--- List of tasks ---
1. List the four areas of law that the opening sentence of the SB 517 summary says the act modifies.
2. Summarize the SB 517 summary in two sentences.
3. Write a continuation of the SB 517 summary, picking up after its final sentence.

--- Given text ---
Missouri State Senate

House Committee Substitute

HCS/SS/SCS/SB 517 - This act modifies several provisions of law, including: (1) health information organizations, (2) death certificates, (3) professional registration and regulation, and (4) collaborative practice arrangements.

HEALTH INFORMATION ORGANIZATIONS (Sections 191.236, 191.237, and 191.238)

This act creates the Missouri Health Information Exchange Commission, which shall have the authority to develop a health information organization approval process. The approval process shall include compliance with commonly and equally applied standards relating to interoperability between approved health information organizations, transparency, financial and operational sustainability, and data security. The Commission shall also develop re-approval and investigational processes.

Additionally, this act requires the state to end the practice of conveying "state designated entity" status to any health information organization, as well as requiring the state to cease awarding and funding single feasible source vendor contracts to health information organizations operating within the state. Instead, only approved health information organizations shall be qualified to respond to contracting procurement opportunities. The state shall not restrict the availability of or access to any state agency-sponsored data sets.

Finally, this act requires approved health information organizations to exchange standard-based clinical summaries for patients and clinical and claims data from any agency within the state with all other approved health information organizations within the state. Failure to do so shall result in the suspension or revocation of approval status and the immediate termination of any contracts, grants, and any other form of state funding.

These provisions are identical to provisions in HCS/SCS/SB 38 (2015), HCS/SCS/SB 107 (2015), HCS/SCS/SB 146 (2015), and HCS/SS/SB 416 (2015).

DEATH CERTIFICATES (Sections 193.015 and 193.145)

This act adds advanced practice registered nurses, assistant physicians, and physician assistants to specified phases of the death certification process, including data provision, investigation into the causes of death, certification of death, and authorization for the final disposition of the decedent's body.

These provisions are similar to HB 1113 (2015), HCS/HB 1113 (2015), HCS/SCS/SB 107 (2015), and SCS/HCS/HB 618 (2015).

PROFESSIONAL REGISTRATION AND REGULATION (Sections 324.001 and 621.280)

This act provides that the state shall not impose a substantial burden on an individual's pursuit of his or her occupation or profession unless there is an important governmental interest for the state to protect the general welfare. If an important governmental interest does exist, then the regulation adopted shall be the least restrictive type of regulation consistent to the public interest to be protected.

The act establishes certain criteria under which to review all bills purposing to regulate an occupation or profession not previously regulated. If the legislature determines that the state has an important interest in regulating the occupation or profession then the least restrictive type of regulation shall be implemented.

Collected data

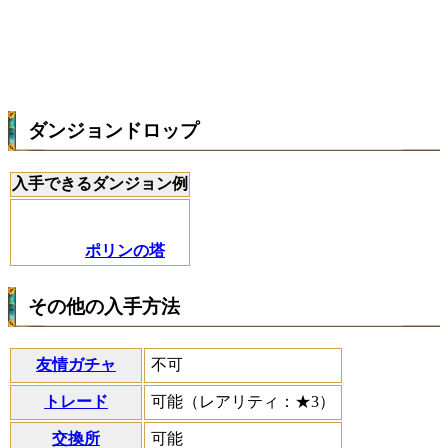
ダンジョンドロップ
入手できるダンジョン例
ポリンの塔
その他の入手方法
友情ガチャ
不可
トレード
可能（レアリティ：★3）
交換所
可能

--- Answers for each item ---
1.
1. Health information organizations
2. Death certificates
3. Professional registration and regulation
4. Collaborative practice arrangements

2. The act creates the Missouri Health Information Exchange Commission to approve health information organizations, ends the state's "state designated entity" status and single feasible source vendor contracts for such organizations, and requires approved organizations to exchange clinical and claims data or lose approval and state funding. It also adds advanced practice registered nurses, assistant physicians, and physician assistants to the death certification process, and it bars the state from substantially burdening a person's occupation unless an important governmental interest exists, in which case the least restrictive regulation must be used.

3.
An applicant group, defined as an organization or individual that proposes that any occupation or profession be regulated, shall submit a written report to the applicable standing committees in the Senate and House of Representatives containing certain information as specified in the act including a definition of the problem and why regulation of the profession is necessary, harm to the public by not regulating the profession and efforts to address the harm caused, alternatives to the regulation, the benefit to the public if the regulation becomes law, and the expected costs of regulation.

The act states that practitioners actively engaged in a newly regulated occupation or profession for at least one year prior to the effective date of the regulation statute shall have a property right in their continued legal ability to engage in their occupation or profession. The decision of any newly created board or commission charged with regulating or licensing an occupation or profession to refuse licensure to a pre-existing practitioner shall be in writing, specify the reasons for denial, and inform the practitioner of the right to appeal before the Administrative Hearing Commission.

These provisions are identical to provisions in HCS/SS/SB 416 (2015) and substantially similar to HCS/HB 634 (2015), HB 634 (2015), and provisions in HCS/SCS/SB 107 (2015) and HCS/SCS/SB 146 (2015).

COLLABORATIVE PRACTICE (Section 334.104)

The act states that when a physician reviews pursuant to a collaborative practice arrangement an advanced practice registered nurse's delivery of health care services, which includes chart review, the collaborating physician need not be present at the health care practitioner's site (334.104).

Current law provides that an advanced practice registered nurse shall practice with the collaborating physician continuously present for one-month before practicing in a setting where the collaborating physician is not continuously present. This act states that this requirement does not apply to collaborative arrangements between a physician and an advanced practice registered nurse if the collaborative physician is new to a patient population to which the collaborating advanced practice registered nurse, assistant physician, or assistant physician is already familiar.

This provision is identical to provisions in HCS/SS/SB 416 (2015), and substantially similar to provisions in HCS/SCS/SB 38 (2015), HCS/SCS/SB 107 (2015), HCS/SCS/SB 146 (2015), and HCS/SB 458 (2015).